Я не видел его лица. Я видел черную кляксу на фоне освещенного бетона, и она смеялась.

– Говорят тебе, я просто хочу на него поглядеть, – сказал он.

– Ты выбрал чертовски удобное время и чертовски удобный способ, чтобы на него глядеть, – сварливо пробурчал я, опускаясь лопатками на то место, где им и полагалось быть. – Ты что, не мог подождать, пока он приедет в город?

– Захочешь жениться – ночью не спится, – ответил Хозяин.

– Черт тебя надоумил, – сказал я, – к нему ехать.

– Ага, ты считаешь, что это ниже моего достоинства? – спросил Хозяин.

– Тебе виднее, ты губернатор. Так я слышал.

– Да, я губернатор, Джек, и беда губернаторов в том, что они думают, будто должны беречь свое достоинство. Но видишь ли, нет на свете стоящего дела, из-за которого не пришлось бы поступиться достоинством. Можешь ты назвать мне хоть одно дело, которое ты хотел бы сделать и мог бы сделать, не уронив своего достоинства? Нет, не так человек устроен.

– Ладно, – сказал я.

– И когда я стану президентом и захочу кого-нибудь увидеть, я сяду и поеду к нему.

– Ну да, – сказал я, – среди ночи. Но надеюсь, что меня ты оставишь дома, дашь мне выспаться.

– Черта с два, – сказал он. – Когда я стану президентом, я буду брать тебя с собой.

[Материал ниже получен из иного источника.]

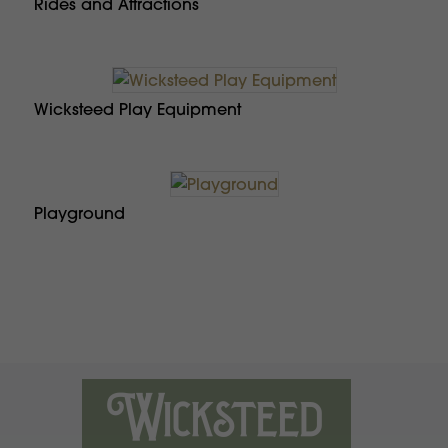
Rides and Attractions
Wicksteed Play Equipment
Playground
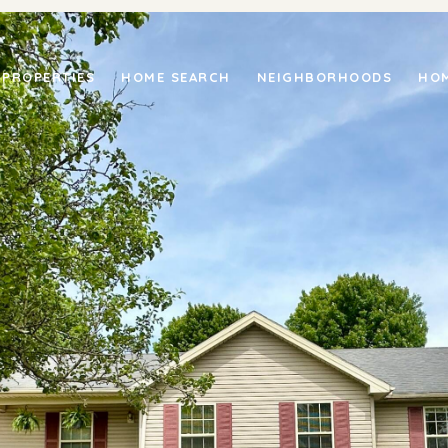
PROPERTIES
HOME SEARCH
NEIGHBORHOODS
HOM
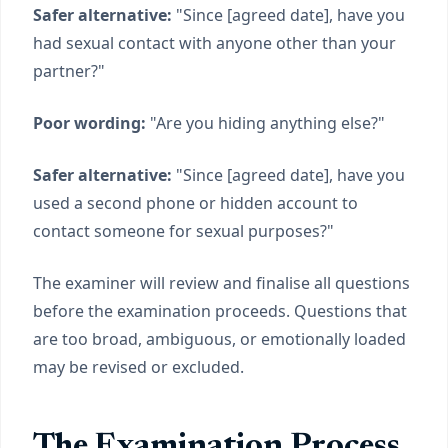
Safer alternative:
"Since [agreed date], have you
had sexual contact with anyone other than your
partner?"
Poor wording:
"Are you hiding anything else?"
Safer alternative:
"Since [agreed date], have you
used a second phone or hidden account to
contact someone for sexual purposes?"
The examiner will review and finalise all questions
before the examination proceeds. Questions that
are too broad, ambiguous, or emotionally loaded
may be revised or excluded.
The Examination Process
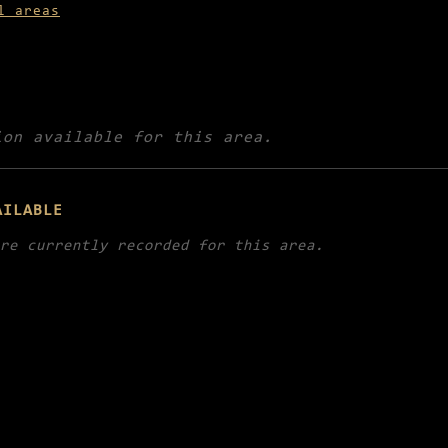
l areas
ion available for this area.
AILABLE
re currently recorded for this area.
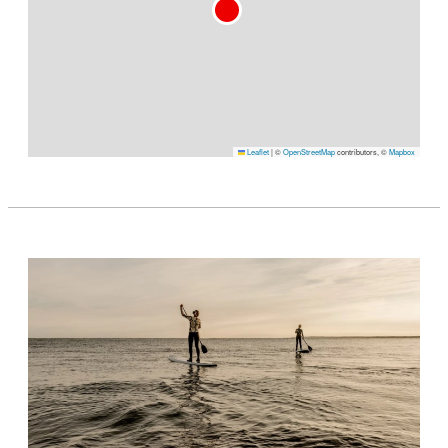
Leaflet
|
©
OpenStreetMap
contributors, ©
Mapbox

Я буду держать вас с Рафинадом прямо в Белом доме, чтобы вы все время были под рукой. Рафинаду я устрою тир в задней комнате, и республиканцы из конгресса будут расставлять для него консервные банки. А ты сможешь водить к себе девочек прямо через главный вход, и министр будет принимать у них пальто и подбирать за ними шпильки. Для этого у нас будет специальный министр. Он будет зваться Будуар-Секретарь Джека Бердена, будет помнить все телефоны и отсылать по нужным адресам маленькие розовые предметы, если кто их забудет. Сложение у Крошки подходящее, я ему сделаю маленькую операцию, наряжу в шелковые шаровары и тюрбан, дам кривую саблю из жести, как какому-нибудь великому визирю, и будет он сидеть на пуфе у твоей двери и называться Будуар-Секретарем. Ну как, тебе это подходит? – Он перевесился через спинку и хлопнул меня по колену. Ему пришлось далеко тянуться, потому что от переднего сиденья в «кадиллаке» до моего колена – расстояние порядочное, хоть я и лежал на лопатках.

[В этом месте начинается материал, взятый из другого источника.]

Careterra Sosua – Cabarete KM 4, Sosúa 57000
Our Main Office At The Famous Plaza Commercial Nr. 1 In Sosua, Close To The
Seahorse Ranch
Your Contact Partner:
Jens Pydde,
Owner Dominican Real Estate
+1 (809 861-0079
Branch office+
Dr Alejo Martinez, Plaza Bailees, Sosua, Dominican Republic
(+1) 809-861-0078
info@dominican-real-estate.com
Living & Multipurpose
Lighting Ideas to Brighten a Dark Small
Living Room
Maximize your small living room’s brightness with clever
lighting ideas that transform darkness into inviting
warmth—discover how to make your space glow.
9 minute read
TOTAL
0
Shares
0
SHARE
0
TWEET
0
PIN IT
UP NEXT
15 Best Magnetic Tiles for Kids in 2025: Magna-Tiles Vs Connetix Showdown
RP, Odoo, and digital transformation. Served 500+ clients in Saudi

– Ты войдешь в историю, – сказал я.

– А то как же. – И он рассмеялся. Он повернулся и стал смотреть на дорогу, продолжая смеяться.

Мы проехали какой-то городок и остановились на окраине возле заправочной станции с баром. Рафинад заправил машину и принес нам с Хозяином по бутылке кока-колы. Мы двинулись дальше.

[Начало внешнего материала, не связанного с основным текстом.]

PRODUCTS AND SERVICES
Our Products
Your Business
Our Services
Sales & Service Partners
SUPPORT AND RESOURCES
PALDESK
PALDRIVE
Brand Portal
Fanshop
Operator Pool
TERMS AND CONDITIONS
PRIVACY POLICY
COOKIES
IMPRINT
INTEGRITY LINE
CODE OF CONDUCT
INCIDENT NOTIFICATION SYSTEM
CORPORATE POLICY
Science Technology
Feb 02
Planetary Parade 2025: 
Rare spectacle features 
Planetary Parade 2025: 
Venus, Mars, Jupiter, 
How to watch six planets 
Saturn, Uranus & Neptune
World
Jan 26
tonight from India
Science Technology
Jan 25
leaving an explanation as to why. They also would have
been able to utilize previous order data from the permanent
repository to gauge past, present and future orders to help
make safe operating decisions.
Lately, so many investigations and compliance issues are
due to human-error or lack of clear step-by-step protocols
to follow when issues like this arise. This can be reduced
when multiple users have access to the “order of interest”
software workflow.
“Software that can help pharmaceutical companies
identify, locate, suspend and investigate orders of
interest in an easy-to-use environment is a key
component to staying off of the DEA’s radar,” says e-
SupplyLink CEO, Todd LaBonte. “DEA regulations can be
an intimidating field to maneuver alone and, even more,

До самого Берденс-Лендинга Хозяин не произнес ни слова. А там он сказал только:

– Джек, объясни Рафинаду, как найти дом. Твои ведь дружки тут живут.

Да, тут живут мои дружки. Вернее, жили. Жили Анна и Адам Стентоны – в белом доме, вместе с вдовым отцом, губернатором. Они были моими друзьями, Анна и Адам. Адам и я рыбачили и ходили под парусом по всей этой части Мексиканского залива, и спокойная глазастая худенькая Анна всегда была рядом и всегда молчала. Адам и я охотились и бродили по всей округе, и рядом была Анна, тонконогая маленькая девочка, четырьмя годами младше нас. Мы сидели у камина в доме Стентонов или в нашем доме – играли, читали книжки, и рядом сидела Анна. А потом Анна уже не была маленькой девочкой. Она стала большой, и я любил ее так, что жил точно во сне. И во сне этом мое сердце готово было разорваться, потому что весь мир жил в нем и рвался наружу, чтобы стать настоящим миром. Но то лето кончилось. Прошли годы, и не случилось того, что непременно должно было случиться. Анна теперь старая дева, живет в столице, и если выглядит еще молодо и не носит уродливых платьев, то смех ее стал ломким, а лицо напряженным, словно она пытается что-то вспомнить. Что она старается вспомнить? Мне-то стараться незачем. Я бы мог вспомнить, да не хочу. Если бы род людской ничего не помнил, он был бы совершенно счастлив. Когда-то я учился истории в университете, и это, пожалуй, единственное, что я оттуда вынес. Вернее сказать, думал, что вынес.